* [Using the information]
**1.** Using the aspirin study abstract, decide whether each statement agrees with it. Answer yes or no for each, and quote the words that settle it. (a) Blood samples came from 101 patients taking aspirin. (b) Both testing methods picked out the same patients as aspirin non-responders. (c) Diabetes was linked to a good response to aspirin.
**2.** Translate this sentence from the aspirin study abstract into Spanish: "Compliance to treatment was assessed by plasma salicylate measurement."

* [Selected passage]
###
Author:
Mikkelsson Jussi,Reséndiz Julio,Viiri Leena,Backman Janne,Kankuri Esko,Karhunen Pekka,Lassila Riitta,Lepäntalo Aino
Abstract
SummaryThe antiplatelet effect of aspirin varies individually. This study evaluated whether the antiplatelet effect of aspirin associates with polymorphisms in the genes coding for cyclo-oxygenase-1 (COX-1) and several platelet glycoprotein (GP) receptors in patients with stable coronary artery disease (CAD). Blood samples were collected from 101 aspirin-treated (mean 100 mg/d) patients. Compliance to treatment was assessed by plasma salicylate measurement. Platelet functions were assessed by two methods: 1) Response to arachidonic acid (AA, 1.5 mmol/L in aggregometry, and 2) PFA-100, evaluating platelet activation under high shear stress in the presence of collagen and epinephrine (CEPI). Aspirin non-response was defined as: 1) slope steeper than 12%/min in AA-aggregations,and 2) by closure time shorter than 170 s in PFA-100. The methods used detected different individuals as being aspirin non-responders. Five and 21 patients, respectively, were non-responders according to AA-induced aggregation and PFA-100. Increased plasma thromboxane B2 levels correlated with poor aspirin-response measured with both AA-induced aggregations and PFA-100 (P=0.02 and P=0.003, respectively). Of the non-responders detected by AA, 3 of5 (60%) carried the rareG allele for the -A842G polymorphism of COX-1 in contrast to 16 of 96 (17%) responders (P=0.016). Diabetes was associated with poor response. Aspirin non-response detected by PFA-100 associated with C13254T polymorphism of GP VI and female gender (P=0.012 and P=0.019, respectively). Although two patients were possibly non-compliant, this did not effect present conclusions. Evaluation of aspirin efficacy by AA-induced aggregation and PFA-100 detected different individuals, with different genotypic profiles, as being aspirin non-responders.
###
(Images of human poses with coordinates)
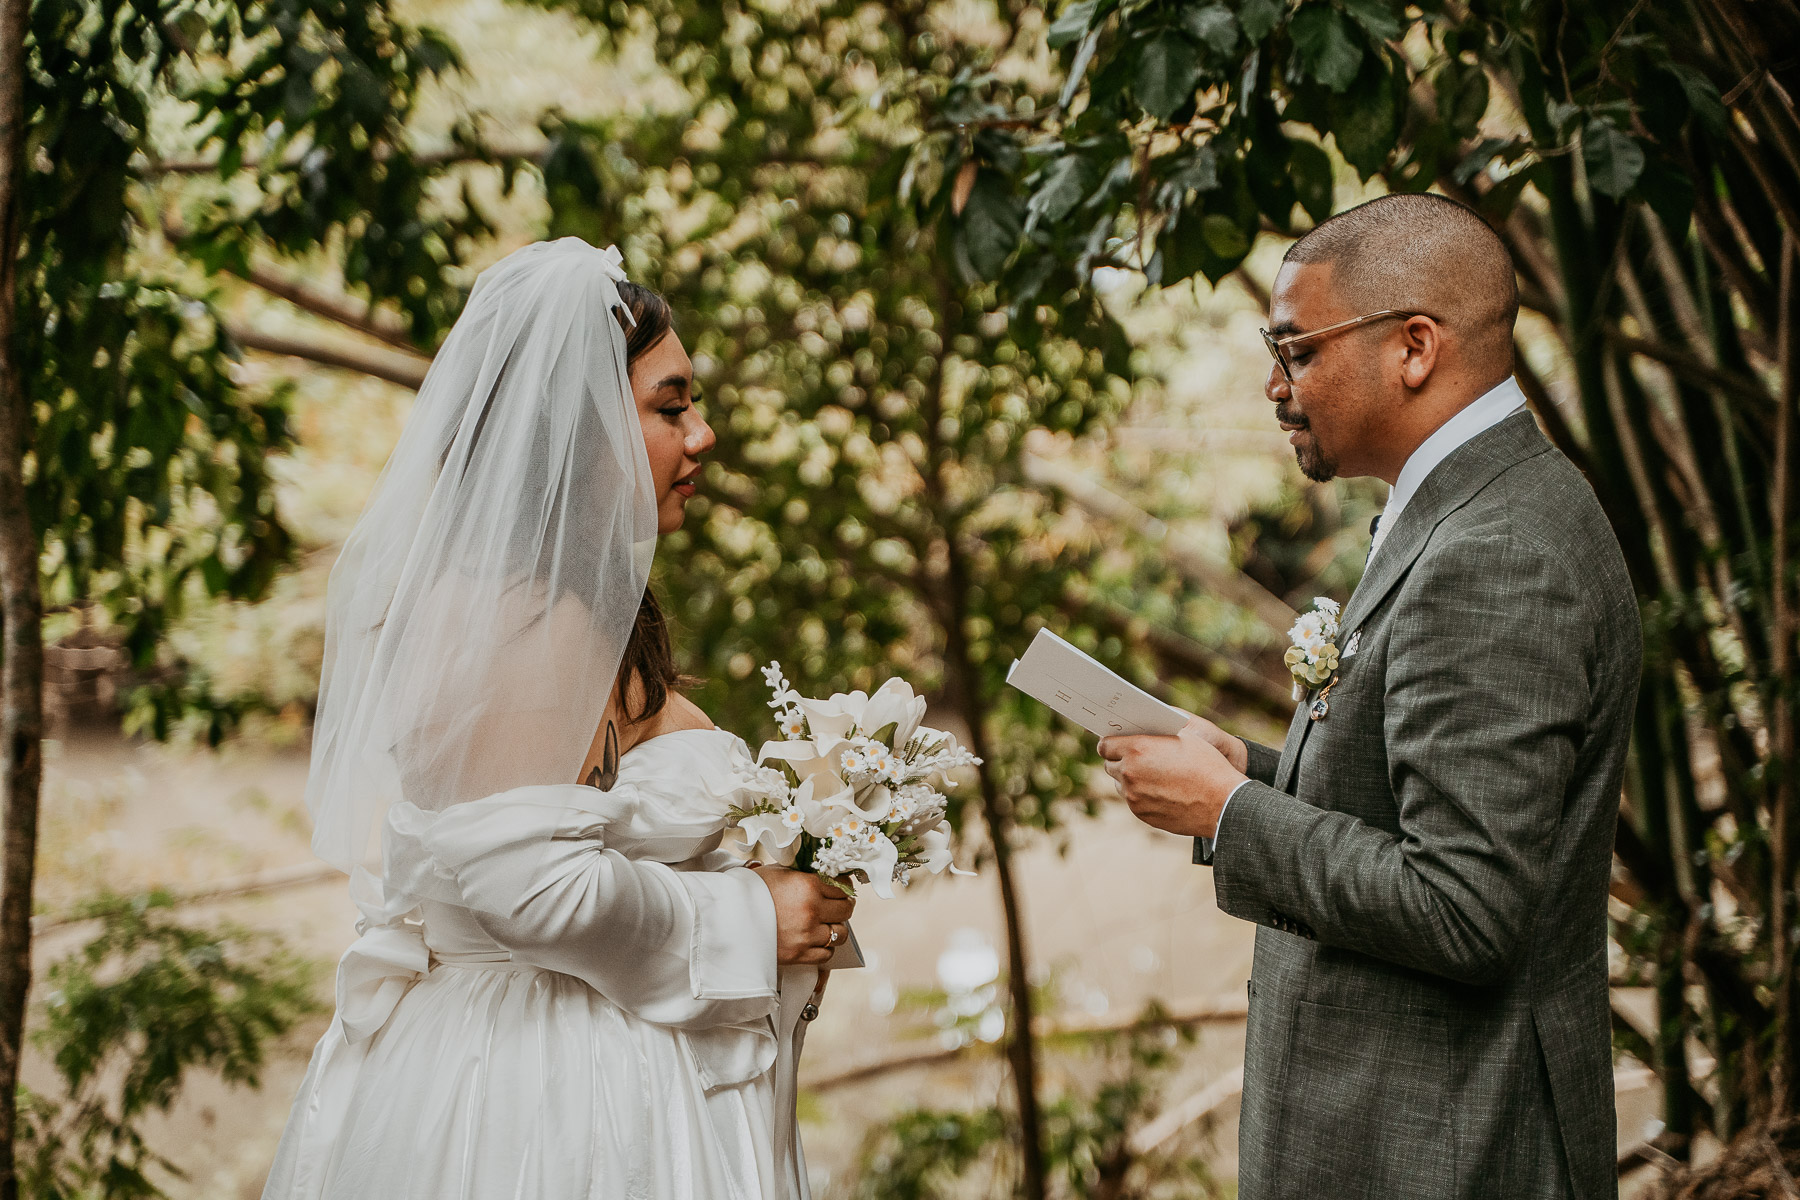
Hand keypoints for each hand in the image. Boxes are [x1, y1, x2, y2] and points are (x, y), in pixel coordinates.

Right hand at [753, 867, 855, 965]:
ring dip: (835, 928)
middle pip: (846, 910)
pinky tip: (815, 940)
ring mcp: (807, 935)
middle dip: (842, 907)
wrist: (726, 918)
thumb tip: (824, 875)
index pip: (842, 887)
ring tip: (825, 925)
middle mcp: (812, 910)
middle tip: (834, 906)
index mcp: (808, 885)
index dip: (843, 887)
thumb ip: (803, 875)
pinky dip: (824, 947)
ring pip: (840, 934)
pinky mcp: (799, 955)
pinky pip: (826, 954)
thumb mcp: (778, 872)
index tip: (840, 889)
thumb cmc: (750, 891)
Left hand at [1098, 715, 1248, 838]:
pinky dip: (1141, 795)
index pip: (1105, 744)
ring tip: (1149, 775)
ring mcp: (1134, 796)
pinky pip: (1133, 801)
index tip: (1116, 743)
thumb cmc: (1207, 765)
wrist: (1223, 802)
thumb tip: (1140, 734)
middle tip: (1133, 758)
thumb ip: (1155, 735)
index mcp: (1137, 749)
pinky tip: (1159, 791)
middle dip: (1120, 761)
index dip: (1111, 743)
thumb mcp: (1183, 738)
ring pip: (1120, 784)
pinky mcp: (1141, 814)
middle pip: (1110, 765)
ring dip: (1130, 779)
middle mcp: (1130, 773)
###
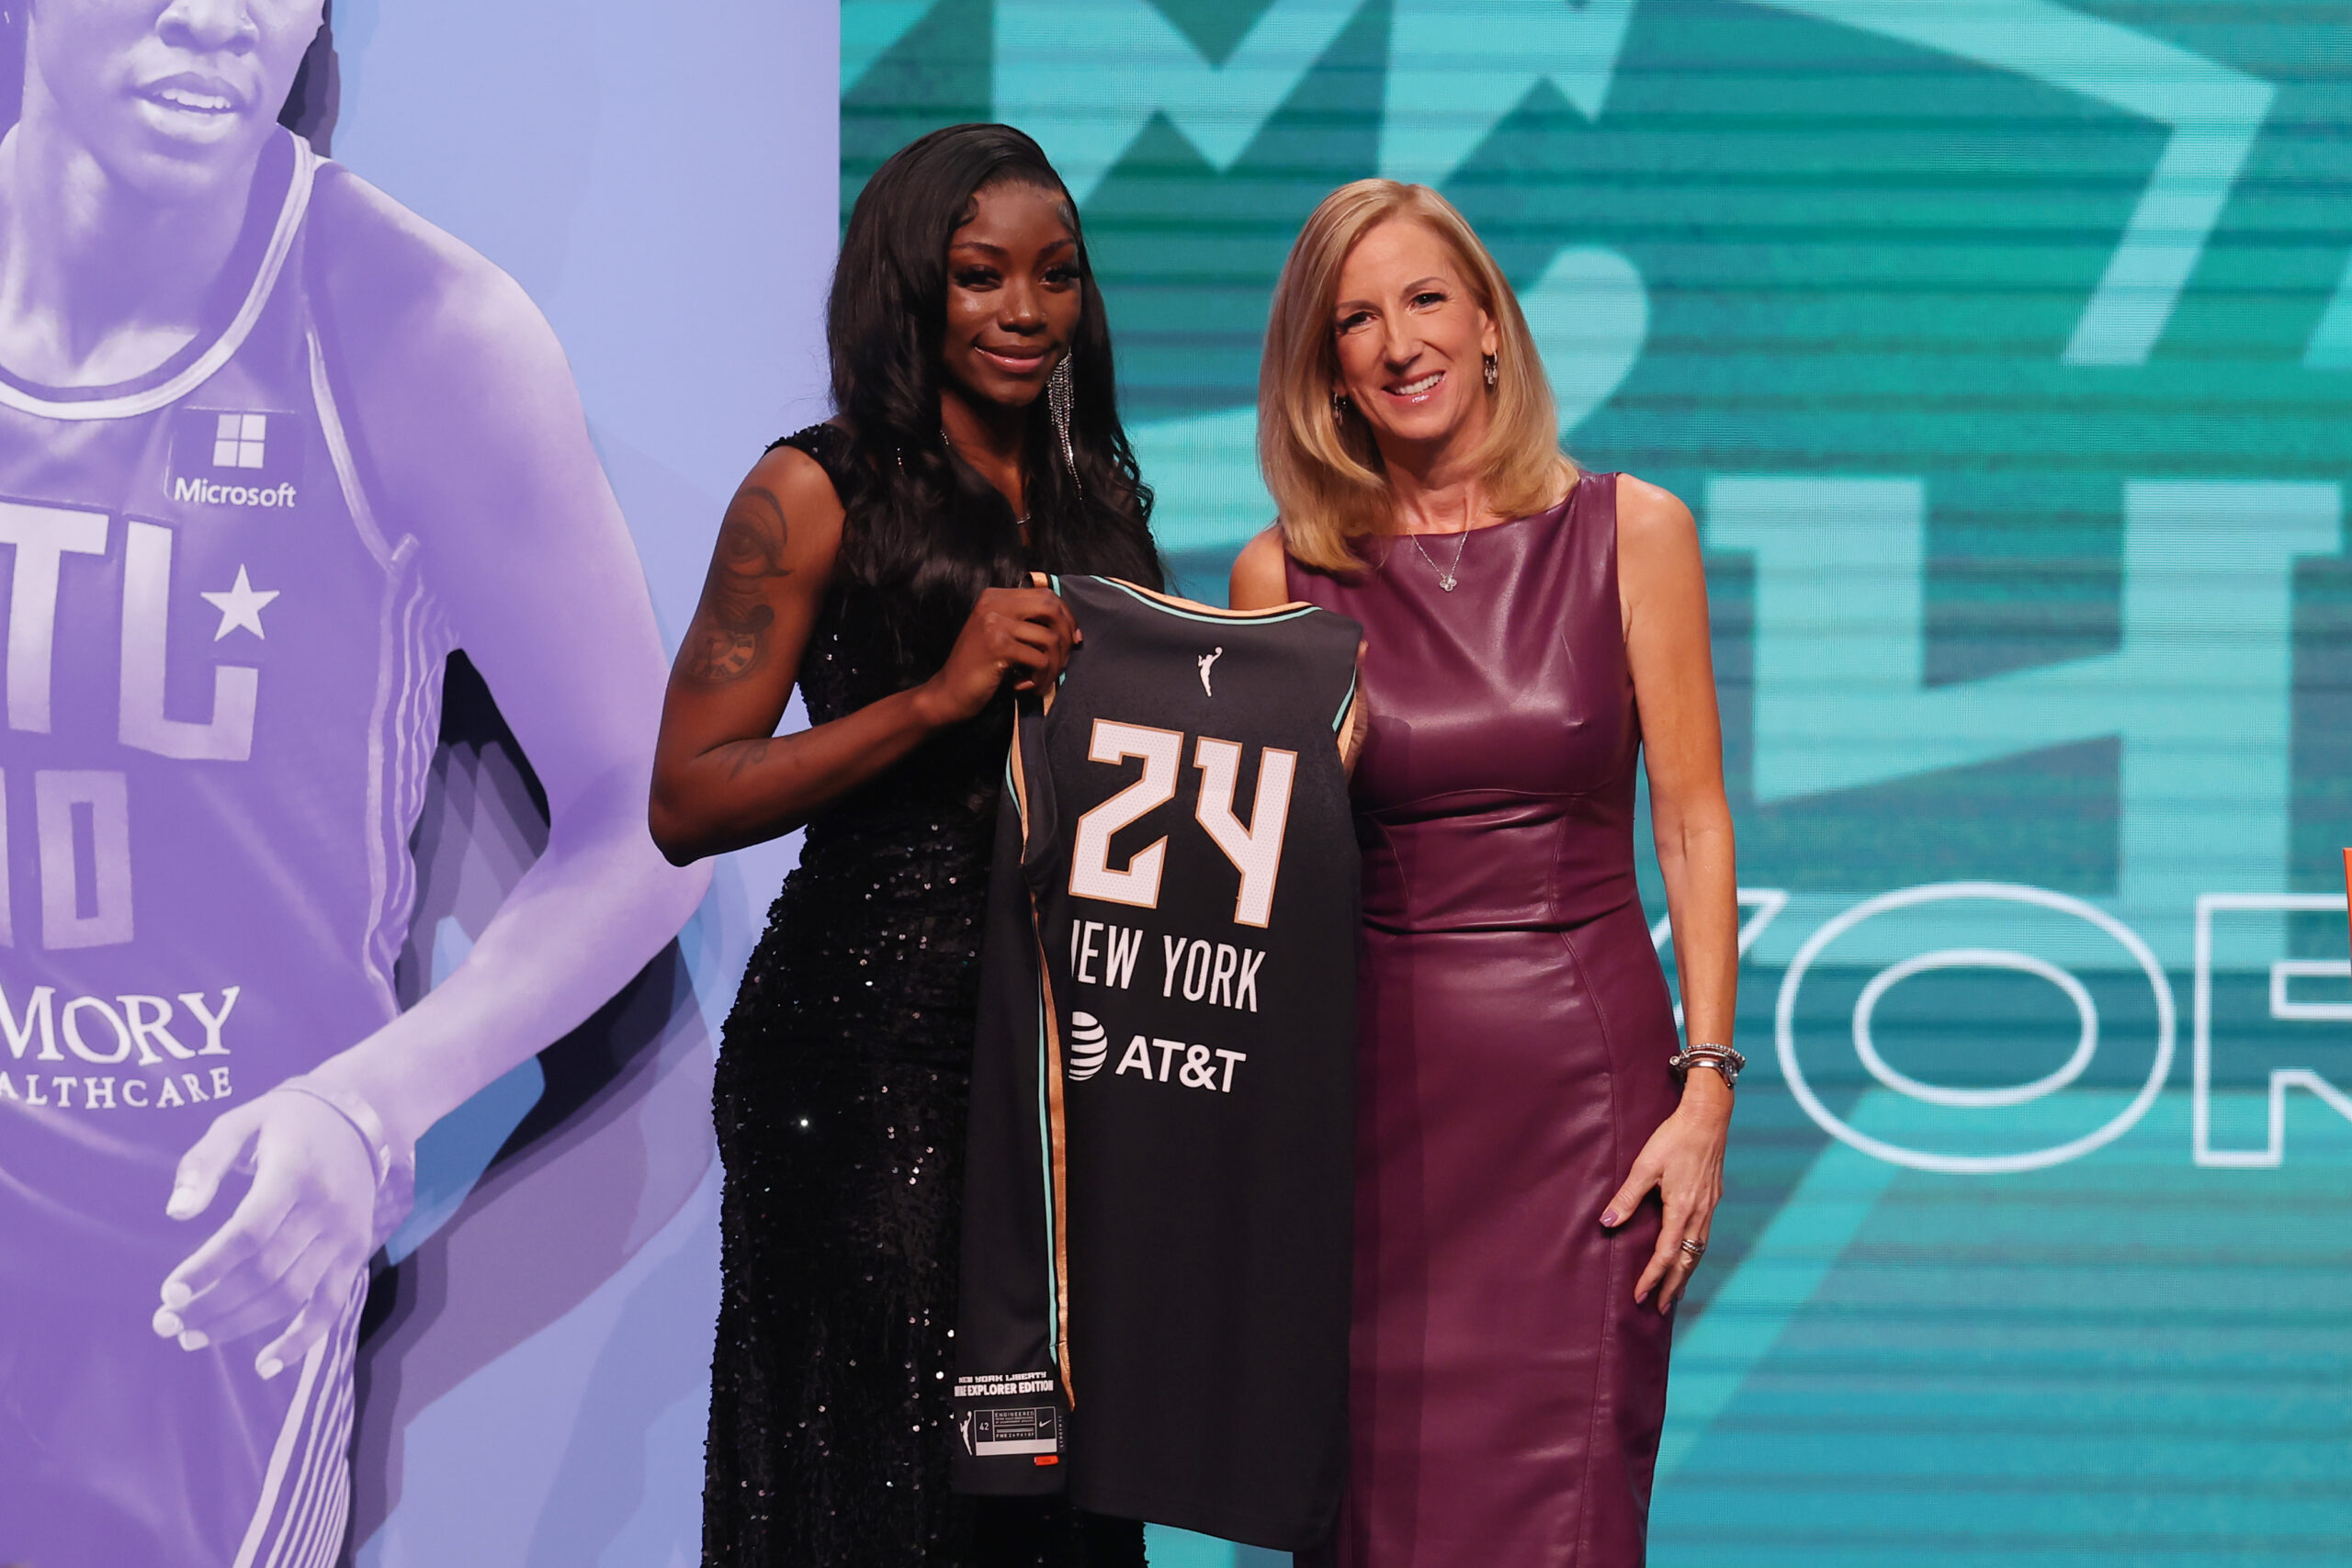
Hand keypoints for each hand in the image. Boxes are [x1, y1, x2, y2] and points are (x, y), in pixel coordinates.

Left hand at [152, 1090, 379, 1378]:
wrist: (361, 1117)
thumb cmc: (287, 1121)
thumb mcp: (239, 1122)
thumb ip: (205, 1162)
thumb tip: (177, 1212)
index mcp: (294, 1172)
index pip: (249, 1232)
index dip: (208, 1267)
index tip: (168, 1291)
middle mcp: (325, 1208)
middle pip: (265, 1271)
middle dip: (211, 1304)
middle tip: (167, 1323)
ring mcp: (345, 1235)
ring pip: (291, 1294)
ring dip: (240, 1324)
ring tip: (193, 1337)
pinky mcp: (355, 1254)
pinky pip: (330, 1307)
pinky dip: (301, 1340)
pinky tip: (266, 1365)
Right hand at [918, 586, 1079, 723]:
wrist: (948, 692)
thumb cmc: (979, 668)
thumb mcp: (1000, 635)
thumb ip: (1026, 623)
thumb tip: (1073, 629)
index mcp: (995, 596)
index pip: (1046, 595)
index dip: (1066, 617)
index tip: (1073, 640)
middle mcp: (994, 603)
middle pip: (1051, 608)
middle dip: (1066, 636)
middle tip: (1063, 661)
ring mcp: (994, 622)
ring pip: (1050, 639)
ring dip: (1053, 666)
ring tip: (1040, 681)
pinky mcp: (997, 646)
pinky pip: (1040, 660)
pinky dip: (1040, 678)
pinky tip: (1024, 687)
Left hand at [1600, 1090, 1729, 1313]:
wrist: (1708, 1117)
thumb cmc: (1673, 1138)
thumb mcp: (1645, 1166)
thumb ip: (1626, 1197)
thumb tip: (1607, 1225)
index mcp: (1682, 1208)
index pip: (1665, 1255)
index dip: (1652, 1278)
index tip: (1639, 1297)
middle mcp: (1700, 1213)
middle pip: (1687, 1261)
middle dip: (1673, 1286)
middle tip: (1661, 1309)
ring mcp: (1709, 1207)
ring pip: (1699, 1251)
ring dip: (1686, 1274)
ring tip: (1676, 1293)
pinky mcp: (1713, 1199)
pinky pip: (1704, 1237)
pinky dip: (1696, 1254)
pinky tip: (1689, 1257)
###
* [Solutions to the problems]
**1.**
(a) Yes: "Blood samples were collected from 101 aspirin-treated (mean 100 mg/d) patients."
(b) No: "The methods used detected different individuals as being aspirin non-responders."
(c) No: "Diabetes was associated with poor response."

**2.** El cumplimiento del tratamiento se evaluó mediante la medición del salicilato en plasma.